# new member



## jamie408 (Aug 9, 2012)

recived my pack today very happy thanks guys will post pix of the stickers on the car soon


----------



## Hoggy (May 8, 2002)

Hi Jamie, Welcome to the TTOC.  
Hoggy.


----------



## Mike007 (Aug 15, 2012)

Welcome to the club mate.


----------



## jamie408 (Aug 9, 2012)

hay mike just noticed ur 1 after me  ur 2276 im 2275


----------



## Wallsendmag (Feb 12, 2004)

Have either of you registered for the TTOC members area ? The next person to register gets acomplete online set of club magazines plus triggers another giveaway to another lucky member.


----------



## Mike007 (Aug 15, 2012)

jamie408 said:


> hay mike just noticed ur 1 after me  ur 2276 im 2275


Hiya Jamie. That almost makes us brothers.


----------



## Mike007 (Aug 15, 2012)

Wallsendmag said:


> Have either of you registered for the TTOC members area ? The next person to register gets acomplete online set of club magazines plus triggers another giveaway to another lucky member.


I thought we did that automatically when we became TTOC members. 

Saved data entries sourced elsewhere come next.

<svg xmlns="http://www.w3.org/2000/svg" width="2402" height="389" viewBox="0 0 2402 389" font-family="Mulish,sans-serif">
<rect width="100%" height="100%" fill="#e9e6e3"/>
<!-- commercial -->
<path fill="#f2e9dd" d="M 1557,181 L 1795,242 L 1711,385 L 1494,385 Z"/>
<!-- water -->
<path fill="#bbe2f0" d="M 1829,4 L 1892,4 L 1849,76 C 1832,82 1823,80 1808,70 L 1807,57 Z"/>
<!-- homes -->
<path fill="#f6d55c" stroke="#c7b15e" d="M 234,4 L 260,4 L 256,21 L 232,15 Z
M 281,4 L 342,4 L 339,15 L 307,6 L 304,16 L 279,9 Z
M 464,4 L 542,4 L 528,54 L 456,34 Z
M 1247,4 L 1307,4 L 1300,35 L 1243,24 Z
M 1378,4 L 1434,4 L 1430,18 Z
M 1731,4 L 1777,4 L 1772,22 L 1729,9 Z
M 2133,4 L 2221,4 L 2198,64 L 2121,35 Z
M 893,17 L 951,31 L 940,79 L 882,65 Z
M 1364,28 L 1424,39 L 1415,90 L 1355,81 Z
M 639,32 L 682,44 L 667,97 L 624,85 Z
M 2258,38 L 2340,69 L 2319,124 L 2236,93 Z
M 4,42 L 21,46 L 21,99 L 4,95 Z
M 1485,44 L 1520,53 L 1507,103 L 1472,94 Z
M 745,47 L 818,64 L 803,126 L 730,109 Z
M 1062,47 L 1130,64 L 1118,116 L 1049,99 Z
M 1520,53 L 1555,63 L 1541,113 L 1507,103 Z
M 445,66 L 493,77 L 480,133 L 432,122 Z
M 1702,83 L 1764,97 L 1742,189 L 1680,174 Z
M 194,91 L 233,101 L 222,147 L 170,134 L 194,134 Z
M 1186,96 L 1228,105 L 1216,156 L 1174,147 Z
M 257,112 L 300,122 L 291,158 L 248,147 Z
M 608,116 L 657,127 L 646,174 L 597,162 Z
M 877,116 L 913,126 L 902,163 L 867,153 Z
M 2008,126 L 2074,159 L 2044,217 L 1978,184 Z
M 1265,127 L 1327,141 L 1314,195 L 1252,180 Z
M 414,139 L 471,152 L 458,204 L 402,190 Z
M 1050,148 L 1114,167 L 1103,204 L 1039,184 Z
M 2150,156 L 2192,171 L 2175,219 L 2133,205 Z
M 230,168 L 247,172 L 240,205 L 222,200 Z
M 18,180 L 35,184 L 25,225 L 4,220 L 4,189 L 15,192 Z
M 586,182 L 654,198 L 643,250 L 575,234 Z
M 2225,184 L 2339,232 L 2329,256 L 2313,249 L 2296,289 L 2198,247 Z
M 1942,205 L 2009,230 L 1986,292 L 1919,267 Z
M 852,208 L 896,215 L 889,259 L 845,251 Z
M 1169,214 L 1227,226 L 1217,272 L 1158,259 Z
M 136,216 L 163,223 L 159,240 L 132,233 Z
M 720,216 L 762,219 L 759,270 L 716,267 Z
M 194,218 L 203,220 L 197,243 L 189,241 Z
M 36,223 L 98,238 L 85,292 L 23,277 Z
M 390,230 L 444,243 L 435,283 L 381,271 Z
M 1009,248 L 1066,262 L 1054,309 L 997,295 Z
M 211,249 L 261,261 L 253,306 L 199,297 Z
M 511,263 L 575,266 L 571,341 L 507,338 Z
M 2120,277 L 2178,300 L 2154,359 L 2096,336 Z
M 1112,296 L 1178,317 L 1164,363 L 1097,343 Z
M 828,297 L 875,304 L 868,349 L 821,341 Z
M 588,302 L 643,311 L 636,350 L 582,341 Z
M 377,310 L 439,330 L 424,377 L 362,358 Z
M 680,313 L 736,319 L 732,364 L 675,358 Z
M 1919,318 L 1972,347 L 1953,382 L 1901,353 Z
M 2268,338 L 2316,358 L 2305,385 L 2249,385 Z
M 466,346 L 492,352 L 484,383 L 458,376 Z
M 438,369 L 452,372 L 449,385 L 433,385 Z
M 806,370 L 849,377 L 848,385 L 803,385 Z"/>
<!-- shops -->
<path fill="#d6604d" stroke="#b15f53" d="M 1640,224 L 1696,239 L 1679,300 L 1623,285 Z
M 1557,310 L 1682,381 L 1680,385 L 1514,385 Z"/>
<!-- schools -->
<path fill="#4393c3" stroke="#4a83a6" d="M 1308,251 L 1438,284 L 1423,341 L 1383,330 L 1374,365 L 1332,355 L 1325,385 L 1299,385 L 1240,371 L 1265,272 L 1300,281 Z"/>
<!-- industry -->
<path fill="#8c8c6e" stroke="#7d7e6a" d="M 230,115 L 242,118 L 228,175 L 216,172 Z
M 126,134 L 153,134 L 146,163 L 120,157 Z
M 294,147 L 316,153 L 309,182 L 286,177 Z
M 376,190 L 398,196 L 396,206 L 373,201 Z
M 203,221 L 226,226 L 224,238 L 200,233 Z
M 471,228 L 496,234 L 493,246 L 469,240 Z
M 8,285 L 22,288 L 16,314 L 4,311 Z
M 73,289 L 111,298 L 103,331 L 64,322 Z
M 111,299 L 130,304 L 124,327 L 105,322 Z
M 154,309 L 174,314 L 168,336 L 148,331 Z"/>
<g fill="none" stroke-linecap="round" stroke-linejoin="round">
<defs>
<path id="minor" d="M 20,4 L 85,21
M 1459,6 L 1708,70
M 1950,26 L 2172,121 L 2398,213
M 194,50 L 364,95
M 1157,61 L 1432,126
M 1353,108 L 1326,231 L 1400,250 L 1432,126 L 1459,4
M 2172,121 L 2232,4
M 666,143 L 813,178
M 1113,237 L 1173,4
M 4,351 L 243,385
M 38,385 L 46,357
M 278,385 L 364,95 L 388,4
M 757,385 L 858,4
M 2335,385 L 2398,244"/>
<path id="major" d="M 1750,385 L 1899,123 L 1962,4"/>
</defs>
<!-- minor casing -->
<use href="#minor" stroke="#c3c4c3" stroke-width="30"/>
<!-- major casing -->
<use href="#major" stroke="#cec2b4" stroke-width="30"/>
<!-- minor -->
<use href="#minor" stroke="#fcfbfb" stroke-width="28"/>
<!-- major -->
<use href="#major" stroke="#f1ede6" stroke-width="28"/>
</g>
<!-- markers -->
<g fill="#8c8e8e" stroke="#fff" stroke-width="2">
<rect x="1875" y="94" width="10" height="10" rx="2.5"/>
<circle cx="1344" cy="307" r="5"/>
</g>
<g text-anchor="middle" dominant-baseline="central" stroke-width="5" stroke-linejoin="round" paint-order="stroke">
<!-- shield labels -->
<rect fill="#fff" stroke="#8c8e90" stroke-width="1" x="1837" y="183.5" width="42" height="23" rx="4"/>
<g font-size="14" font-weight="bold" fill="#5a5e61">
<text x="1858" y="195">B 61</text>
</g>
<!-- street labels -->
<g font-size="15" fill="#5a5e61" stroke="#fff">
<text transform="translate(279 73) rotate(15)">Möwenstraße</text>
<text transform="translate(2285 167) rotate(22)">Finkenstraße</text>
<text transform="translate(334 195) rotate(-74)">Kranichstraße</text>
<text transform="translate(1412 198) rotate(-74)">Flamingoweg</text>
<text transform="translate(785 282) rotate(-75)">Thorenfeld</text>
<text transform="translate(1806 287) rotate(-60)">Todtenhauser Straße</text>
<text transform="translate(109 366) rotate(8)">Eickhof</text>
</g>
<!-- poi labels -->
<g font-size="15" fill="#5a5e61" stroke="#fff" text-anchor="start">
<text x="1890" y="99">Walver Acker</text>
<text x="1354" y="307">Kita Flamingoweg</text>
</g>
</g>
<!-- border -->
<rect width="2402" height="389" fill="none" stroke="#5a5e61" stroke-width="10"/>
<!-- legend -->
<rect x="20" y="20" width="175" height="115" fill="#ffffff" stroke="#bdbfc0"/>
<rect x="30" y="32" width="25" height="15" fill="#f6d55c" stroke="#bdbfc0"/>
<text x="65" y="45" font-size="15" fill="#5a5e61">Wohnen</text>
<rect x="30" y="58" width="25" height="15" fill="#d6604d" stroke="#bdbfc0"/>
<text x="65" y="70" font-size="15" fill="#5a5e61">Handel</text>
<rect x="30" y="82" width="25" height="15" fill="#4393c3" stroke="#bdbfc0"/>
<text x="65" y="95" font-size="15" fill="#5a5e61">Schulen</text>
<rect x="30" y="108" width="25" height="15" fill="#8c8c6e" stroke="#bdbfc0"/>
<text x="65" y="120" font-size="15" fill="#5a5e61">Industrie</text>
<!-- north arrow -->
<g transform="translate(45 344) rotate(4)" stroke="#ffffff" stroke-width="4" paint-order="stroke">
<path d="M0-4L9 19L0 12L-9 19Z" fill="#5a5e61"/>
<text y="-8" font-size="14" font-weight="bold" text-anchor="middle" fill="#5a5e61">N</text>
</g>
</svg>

Can you tell what we have to do then. I'm a bit confused. Doesn't take much.


----------



## Wallsendmag (Feb 12, 2004)

Mike007 said:


> Wallsendmag said:
> 
> 
> > Have either of you registered for the TTOC members area ? The next person to register gets acomplete online set of club magazines plus triggers another giveaway to another lucky member.
> ...


Go to www.ttoc.co.uk/members and register . Bob's your uncle


----------



## Mike007 (Aug 15, 2012)

Wallsendmag said:


> Mike007 said:
> 
> 
> > Wallsendmag said:
> ...


Thanks mate. Didn't realise this needed doing. Done just waiting for admin,to active.


----------



## jamie408 (Aug 9, 2012)

brothers lol love it hope u dont have a black tt with 19" lol


----------